Anyone with eyes knew just where President Richard M. Nixon and his family were Easter Sunday morning in 1971.

It was pretty widely known through town that the Nixons would be spending the weekend at Camp David, a favorite retreat for the president. Since it was also Easter weekend, speculation was on whether they would attend church on Sunday and which church they would choose.

“Gold Cadillacs, television cameras, photographers, newsmen, and Secret Service agents do not stand outside of a church in Thurmont for the average person,” the Catoctin Enterprise reported.

The church was the Thurmont United Methodist Church, where the Reverend Kenneth Hamrick was pastor.

Prior to the Easter service, Mrs. Hamrick had received a call from Camp David asking for her husband.

Rev. Hamrick was officiating at another church, but when he returned home, his wife had him to return the call. That is when he found out that he would have special guests during his service that day.

This visit apparently came about because of Mrs. Hamrick.

“Rev. Hamrick, a part-time White House employe[e], attended a staff reception last Christmas at which time Mrs. Hamrick had asked Mrs. Nixon to bring the President to her husband’s church sometime in the future,” The Frederick Post reported.

Not only did the president and first lady attend, but they were joined by Julie and David Eisenhower, former First Lady Mamie Eisenhower, and Tricia Nixon and her fiancée Edward Finch Cox.

“I didn’t mention their presence to others attending the services,” Hamrick told The Frederick Post. “I did mention the President, as well as other world leaders, in my prayers at the end of the service.”

Rev. Hamrick’s sermon dealt with the rejection of both Christ and Christianity in biblical and modern times.

Afterwards, Hamrick told the Catoctin Enterprise, “The President said the sermon was ‘very good, very pertinent’ and it appeared that I ‘had done my homework’.” He added that the first lady told him, “It made my Easter Day.”

The Nixons and their guests then returned to Camp David for an Easter dinner. Two months later, Tricia Nixon and Edward Cox would return to Camp David to spend their honeymoon there after their June 12 wedding.

President Nixon enjoyed spending time at Camp David. It was a place where he could think, relax, and get work done. He had worked on his first acceptance speech as the Republican presidential nominee there as vice-president. Although John F. Kennedy won that election, Nixon would return to Camp David in 1968 as president.

W. Dale Nelson tells a story in The President Is at Camp David that Nixon speechwriter William Safire tried making a case to Nixon’s appointment secretary, Dwight Chapin, that the president should spend more time in the White House, not on an isolated mountain.

“Do you want to be the one who tells the president he can’t go to Camp David?

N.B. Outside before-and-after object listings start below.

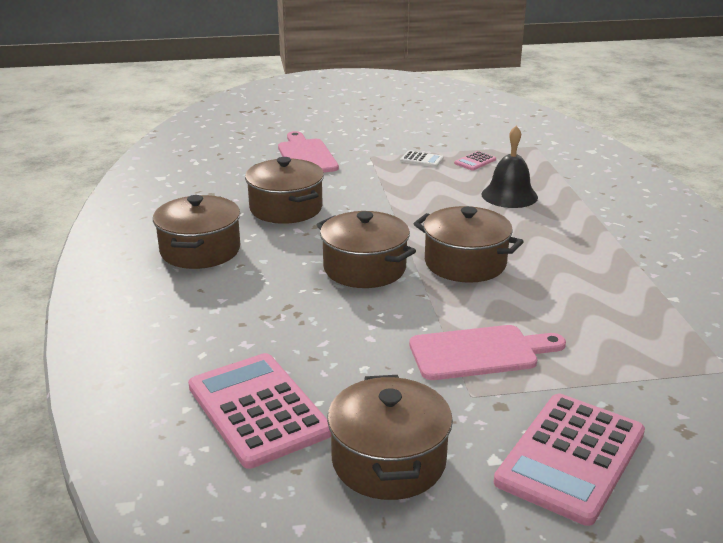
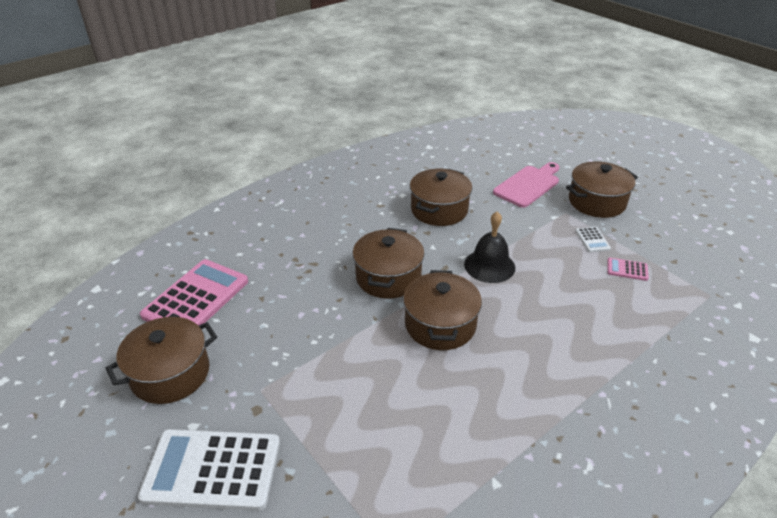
camera: 60 degrees right, 10 degrees up
brown pot [153,195,240,269] -> brown pot moved to [566,161,638,218]
pink cutting board [409,325,566,380] -> none
black bell [482,126,538,208] -> black bell moved to [464,211,515,283]
pink calculator [494,394,645,526] -> white calculator [138,429,280,511]

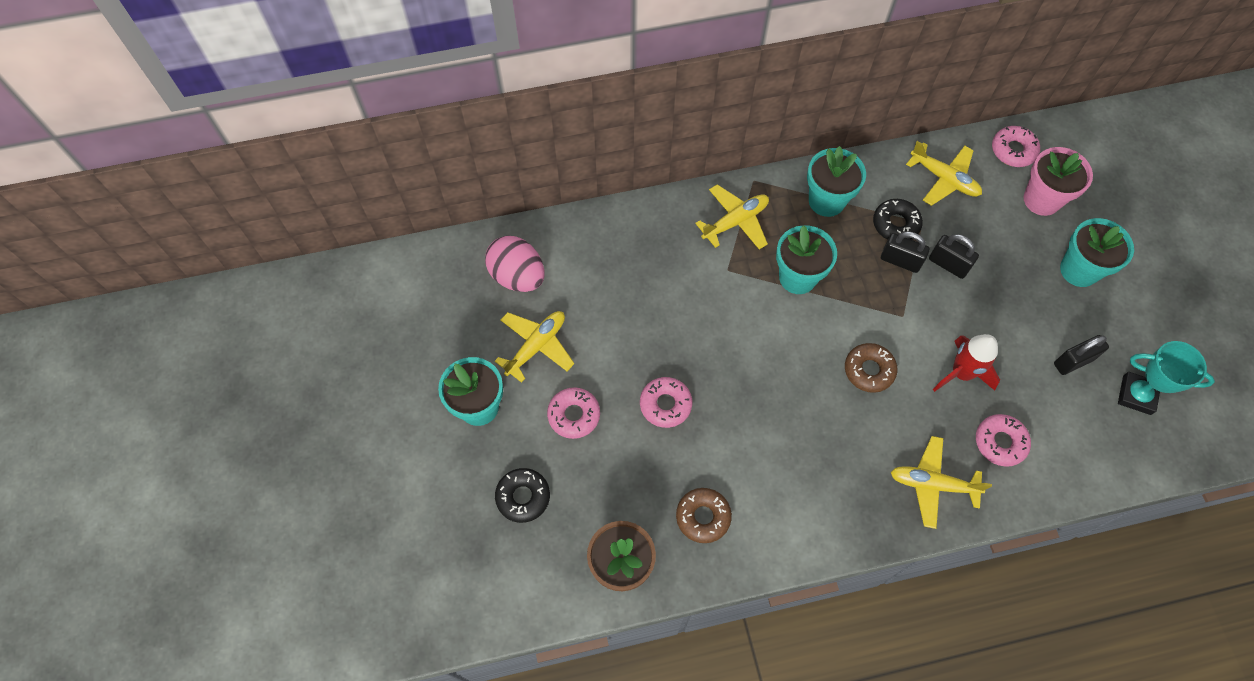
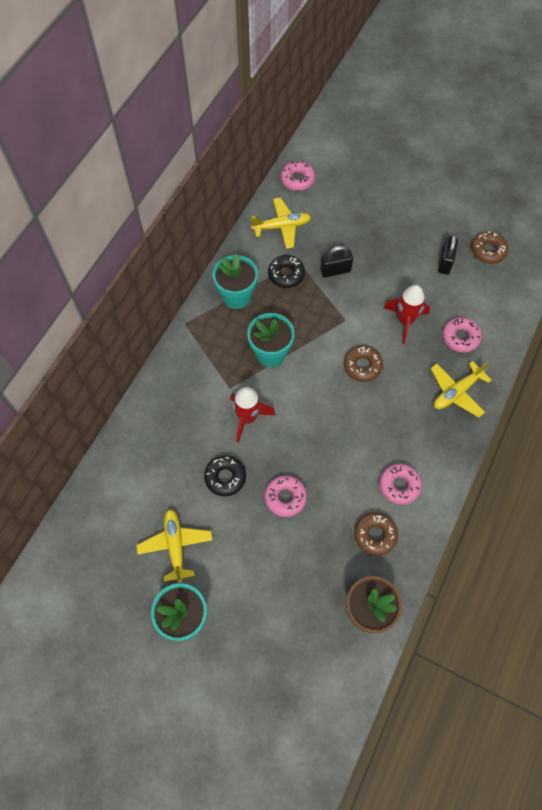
camera: 50 degrees left, 0 degrees up
pink egg [485,236,545,292] -> none
black donut [495,468,550,523] -> black donut moved to [204,456,246,496]
pink donut [547,387,600,439] -> pink donut moved to [379,463,422,505]
yellow plane [695,184,769,250] -> none
black padlock [881,232,930,273] -> none
pink flower pot [1023,147,1093,216] -> none
turquoise flower pot [1060,218,1134,287] -> none
turquoise trophy [1118,341,1215,415] -> brown donut [471,232,509,264]
none -> red rocket [230,387,276,443]

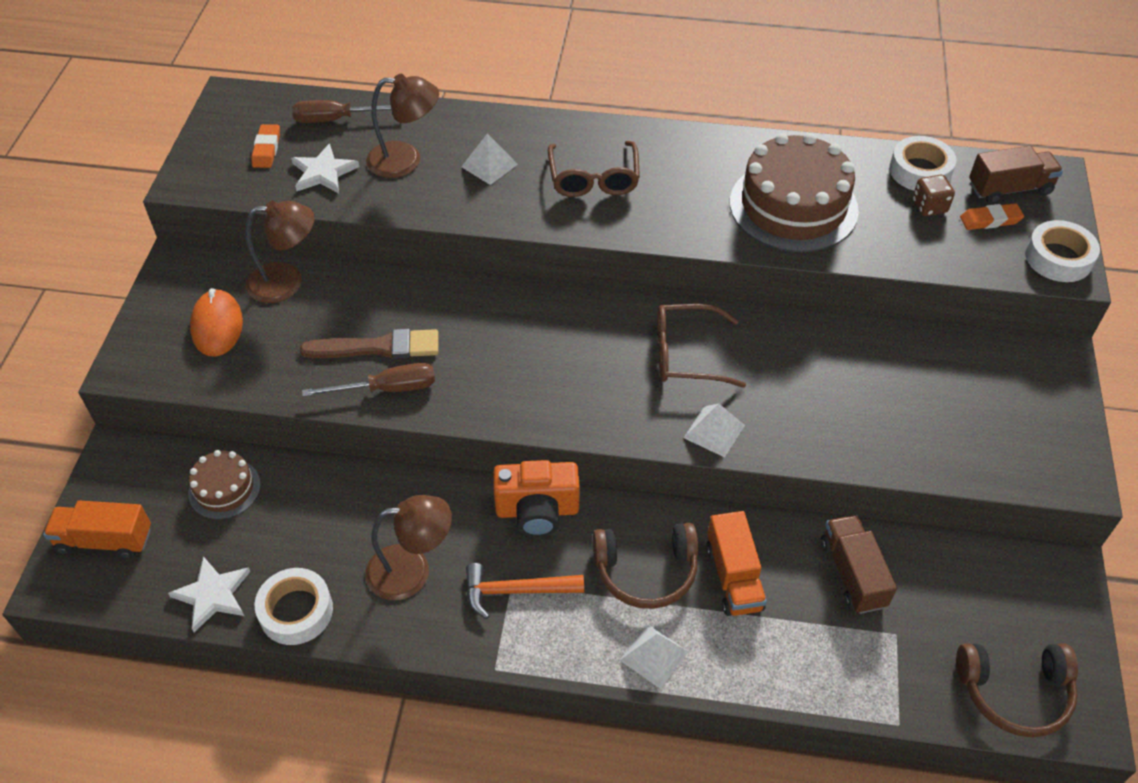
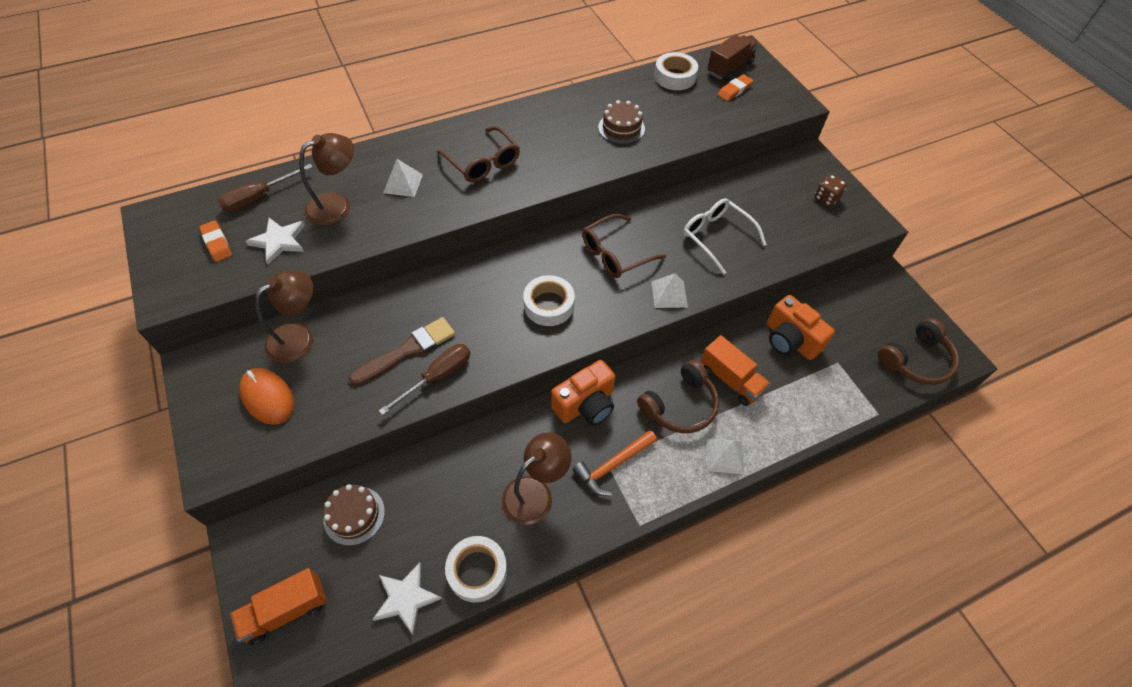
camera: 35 degrees left, 5 degrees up
brown cake [730,133,859,252] -> brown cake [598,100,645,144], size x0.51
brown truck [821,515,897,614] -> orange camera [767,295,835,360]
brown dice [913,175,955,216] -> brown dice moved to [815,174,847,207]
white tape [1025,220,1100,282] -> white tape moved to [523,275,575,326]
none -> white glasses [683,198,767,275]

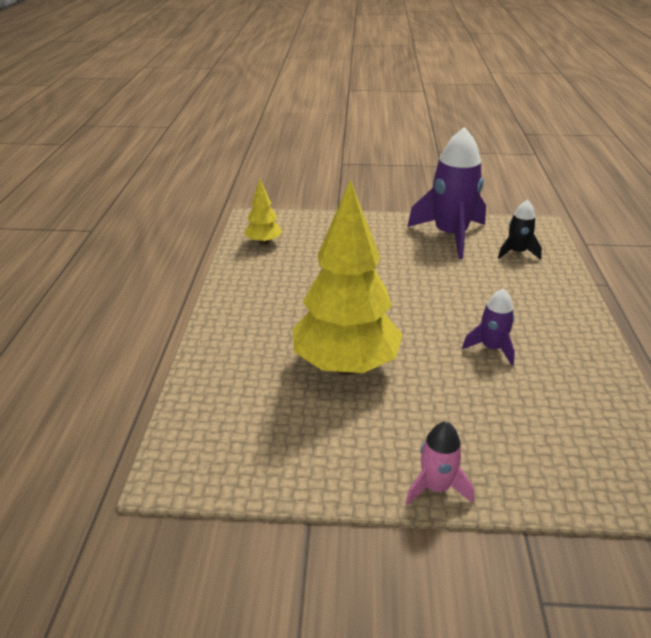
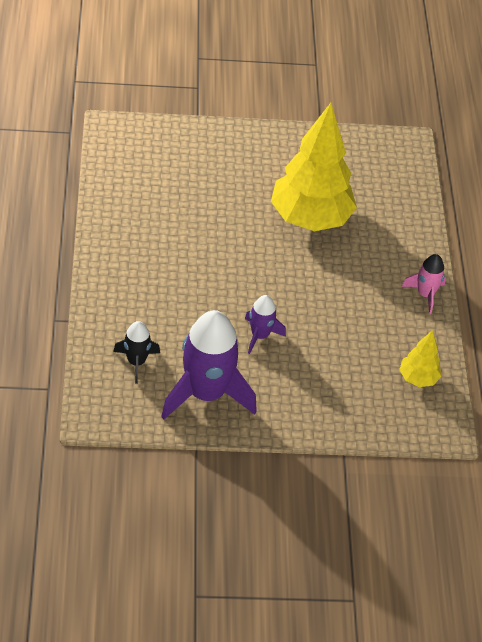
camera: 170 degrees right, 15 degrees up
pink rocket [406,422,474,506] -> pink rocket moved to [402,254,446,314]
purple rocket [462,288,515,365] -> purple rocket moved to [245,295,286,354]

Because it sure as hell isn’t going to be me,” Chapin said.

According to Nelson, when former President Dwight D. Eisenhower died in 1969, Nixon wrote his eulogy at Camp David. He made the decision to order troops into Cambodia during the Vietnam War there. He wrote his 1972 presidential nomination acceptance speech there.

The Nixons also spent Easter 1972 at Camp David. They also celebrated David Eisenhower’s 24th birthday during that Easter weekend.